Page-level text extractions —
= = = = = = =
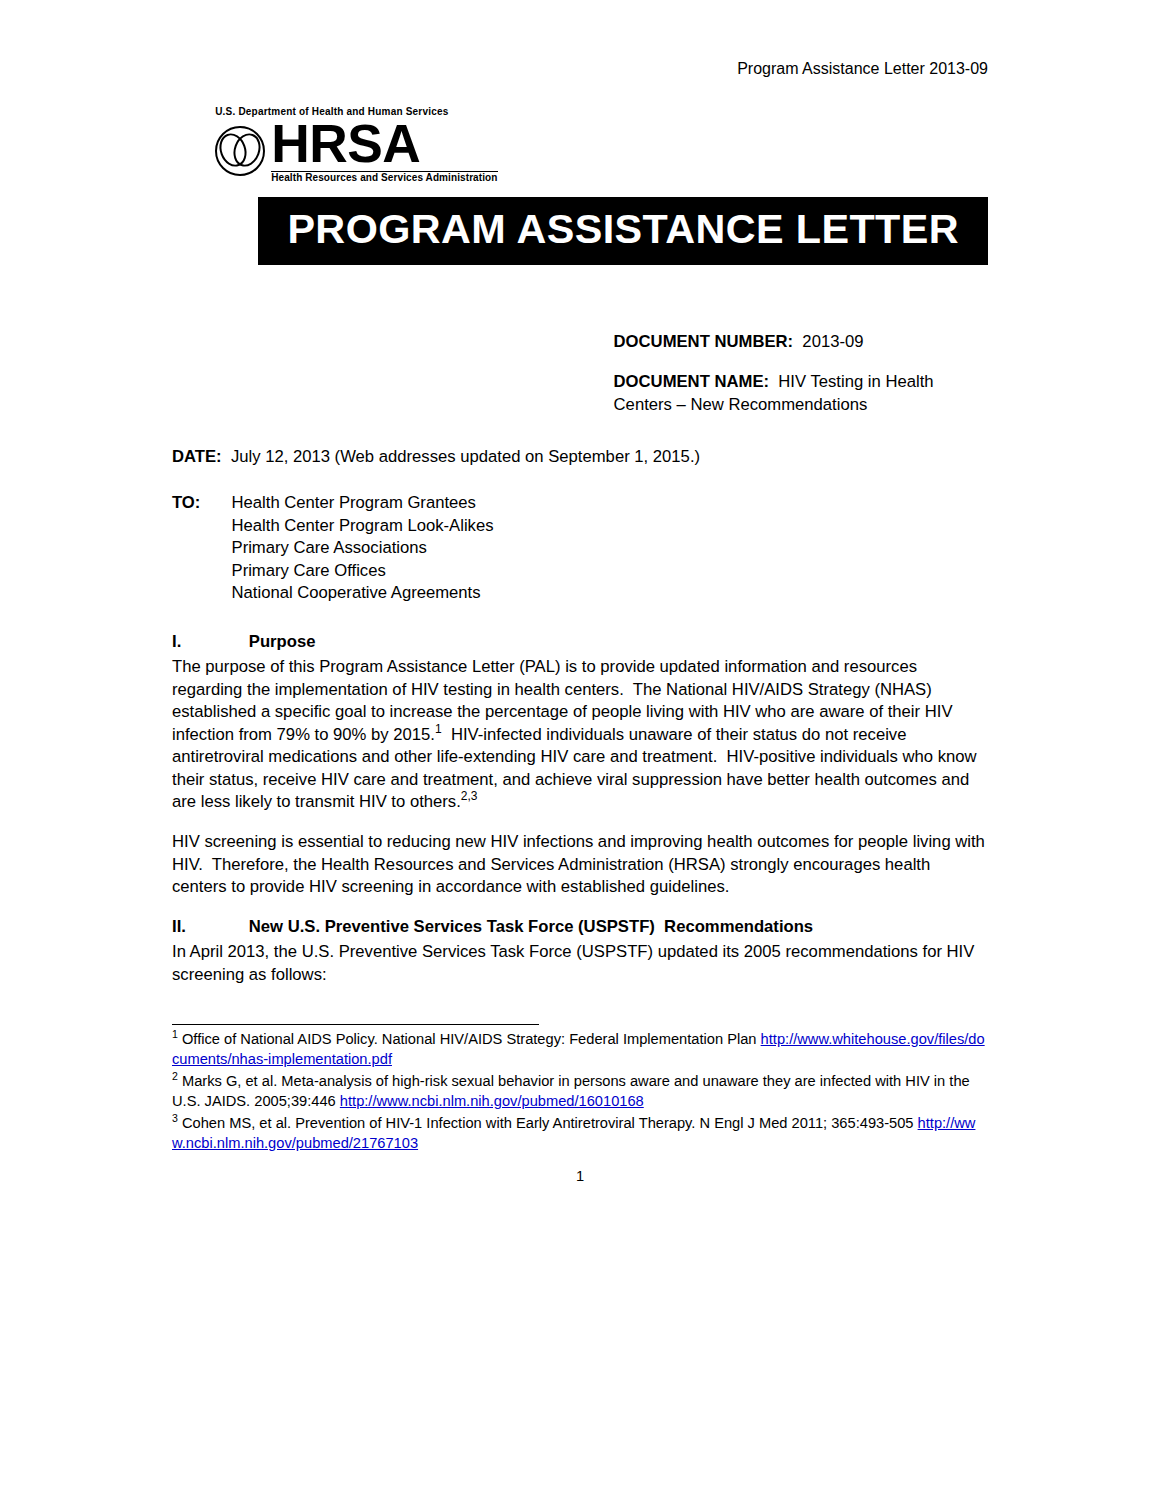Program Assistance Letter 2013-09
U.S. Department of Health and Human Services
HRSA
Health Resources and Services Administration
PROGRAM ASSISTANCE LETTER
DOCUMENT NUMBER: 2013-09
DOCUMENT NAME: HIV Testing in Health Centers – New Recommendations
DATE: July 12, 2013 (Web addresses updated on September 1, 2015.)
TO:
Health Center Program Grantees
Health Center Program Look-Alikes
Primary Care Associations
Primary Care Offices
National Cooperative Agreements
I. Purpose
The purpose of this Program Assistance Letter (PAL) is to provide updated information and resources regarding the implementation of HIV testing in health centers. The National HIV/AIDS Strategy (NHAS) established a specific goal to increase the percentage of people living with HIV who are aware of their HIV infection from 79% to 90% by 2015.1 HIV-infected individuals unaware of their status do not receive antiretroviral medications and other life-extending HIV care and treatment. HIV-positive individuals who know their status, receive HIV care and treatment, and achieve viral suppression have better health outcomes and are less likely to transmit HIV to others.2,3
HIV screening is essential to reducing new HIV infections and improving health outcomes for people living with HIV. Therefore, the Health Resources and Services Administration (HRSA) strongly encourages health centers to provide HIV screening in accordance with established guidelines.
II. New U.S. Preventive Services Task Force (USPSTF) Recommendations
In April 2013, the U.S. Preventive Services Task Force (USPSTF) updated its 2005 recommendations for HIV screening as follows:
1 Office of National AIDS Policy. National HIV/AIDS Strategy: Federal Implementation Plan http://www.whitehouse.gov/files/documents/nhas-implementation.pdf
2 Marks G, et al. Meta-analysis of high-risk sexual behavior in persons aware and unaware they are infected with HIV in the U.S. JAIDS. 2005;39:446 http://www.ncbi.nlm.nih.gov/pubmed/16010168
3 Cohen MS, et al. Prevention of HIV-1 Infection with Early Antiretroviral Therapy. N Engl J Med 2011; 365:493-505 http://www.ncbi.nlm.nih.gov/pubmed/21767103
1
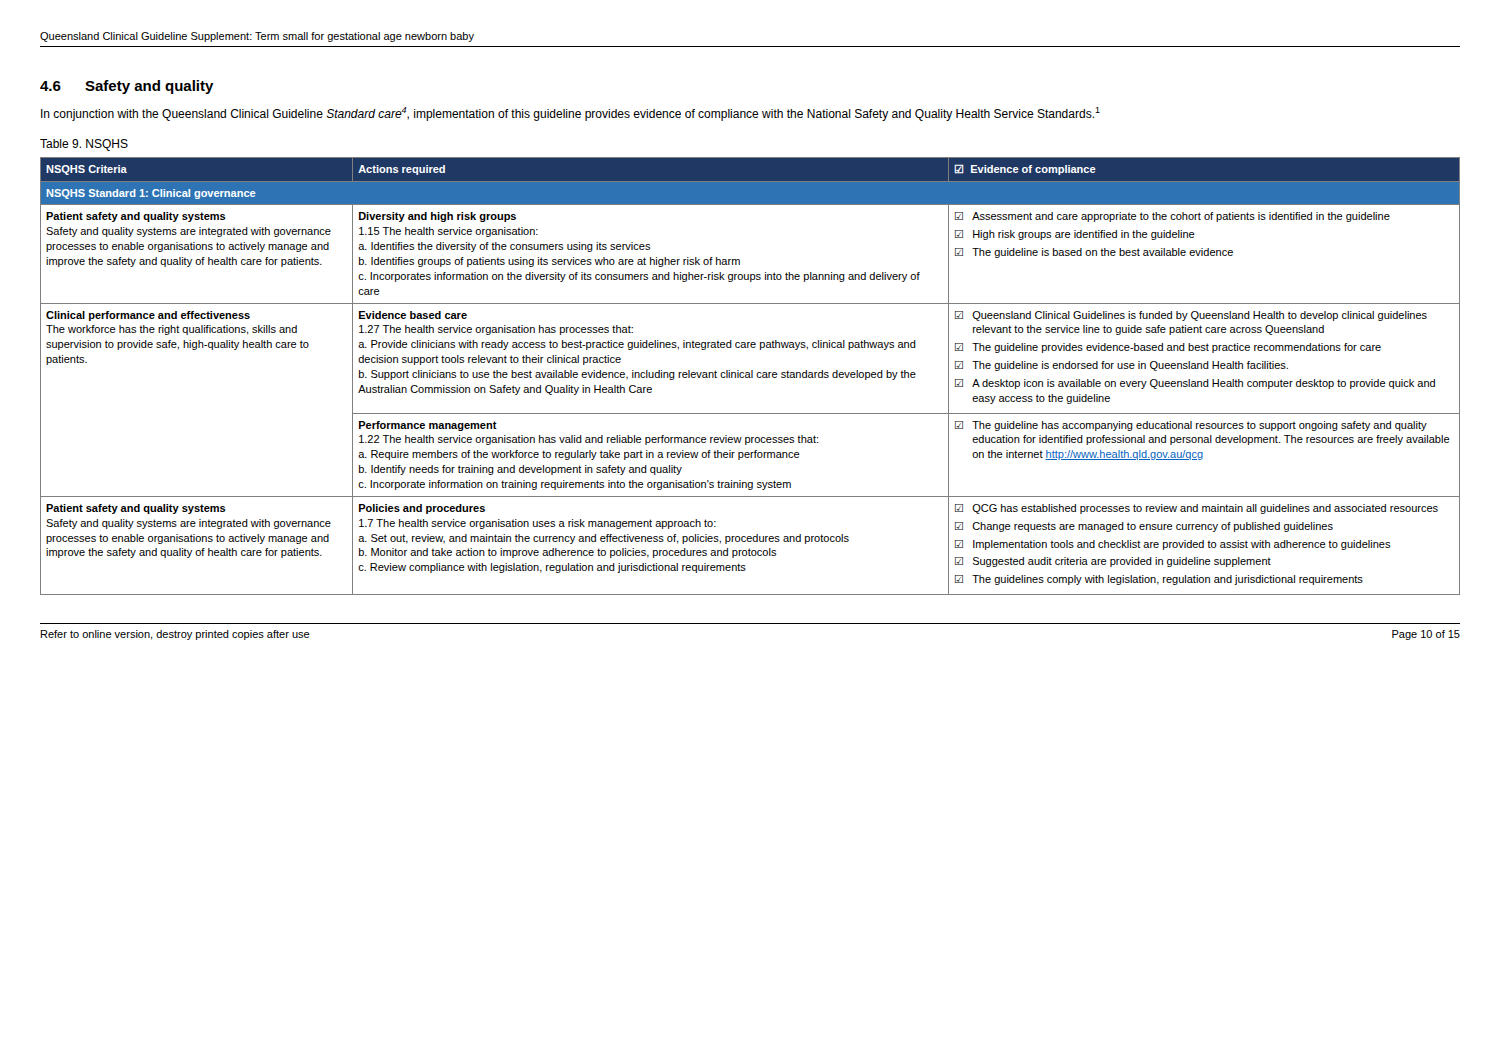Queensland Clinical Guideline Supplement: Term small for gestational age newborn baby
4.6 Safety and quality
In conjunction with the Queensland Clinical Guideline Standard care4, implementation of this guideline provides evidence of compliance with the National Safety and Quality Health Service Standards.1
Table 9. NSQHS
| NSQHS Criteria | Actions required | ☑ Evidence of compliance |
| --- | --- | --- |
| NSQHS Standard 1: Clinical governance |
| Patient safety and quality systems Safety and quality systems are integrated with governance processes to enable organisations to actively manage and improve the safety and quality of health care for patients. | Diversity and high risk groups 1.15 The health service organisation: a. Identifies the diversity of the consumers using its services b. Identifies groups of patients using its services who are at higher risk of harm c. Incorporates information on the diversity of its consumers and higher-risk groups into the planning and delivery of care | Assessment and care appropriate to the cohort of patients is identified in the guideline High risk groups are identified in the guideline The guideline is based on the best available evidence |
| Clinical performance and effectiveness The workforce has the right qualifications, skills and supervision to provide safe, high-quality health care to patients. | Evidence based care 1.27 The health service organisation has processes that: a. Provide clinicians with ready access to best-practice guidelines, integrated care pathways, clinical pathways and decision support tools relevant to their clinical practice b. Support clinicians to use the best available evidence, including relevant clinical care standards developed by the Australian Commission on Safety and Quality in Health Care | Queensland Clinical Guidelines is funded by Queensland Health to develop clinical guidelines relevant to the service line to guide safe patient care across Queensland The guideline provides evidence-based and best practice recommendations for care The guideline is endorsed for use in Queensland Health facilities. A desktop icon is available on every Queensland Health computer desktop to provide quick and easy access to the guideline |
| Performance management 1.22 The health service organisation has valid and reliable performance review processes that: a. Require members of the workforce to regularly take part in a review of their performance b. Identify needs for training and development in safety and quality c. Incorporate information on training requirements into the organisation's training system | The guideline has accompanying educational resources to support ongoing safety and quality education for identified professional and personal development. The resources are freely available on the internet http://www.health.qld.gov.au/qcg |
| Patient safety and quality systems Safety and quality systems are integrated with governance processes to enable organisations to actively manage and improve the safety and quality of health care for patients. | Policies and procedures 1.7 The health service organisation uses a risk management approach to: a. Set out, review, and maintain the currency and effectiveness of, policies, procedures and protocols b. Monitor and take action to improve adherence to policies, procedures and protocols c. Review compliance with legislation, regulation and jurisdictional requirements | QCG has established processes to review and maintain all guidelines and associated resources Change requests are managed to ensure currency of published guidelines Implementation tools and checklist are provided to assist with adherence to guidelines Suggested audit criteria are provided in guideline supplement The guidelines comply with legislation, regulation and jurisdictional requirements |
Refer to online version, destroy printed copies after use Page 10 of 15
= = = = = = =
Activity — When you reach the line holding "of compliance |" in the records above, begin reproducing exactly, stop after the line holding "Clinical governance |", and output nothing else.

Answer below —
| NSQHS Criteria | Actions required | ☑ Evidence of compliance |
| --- | --- | --- |
| NSQHS Standard 1: Clinical governance |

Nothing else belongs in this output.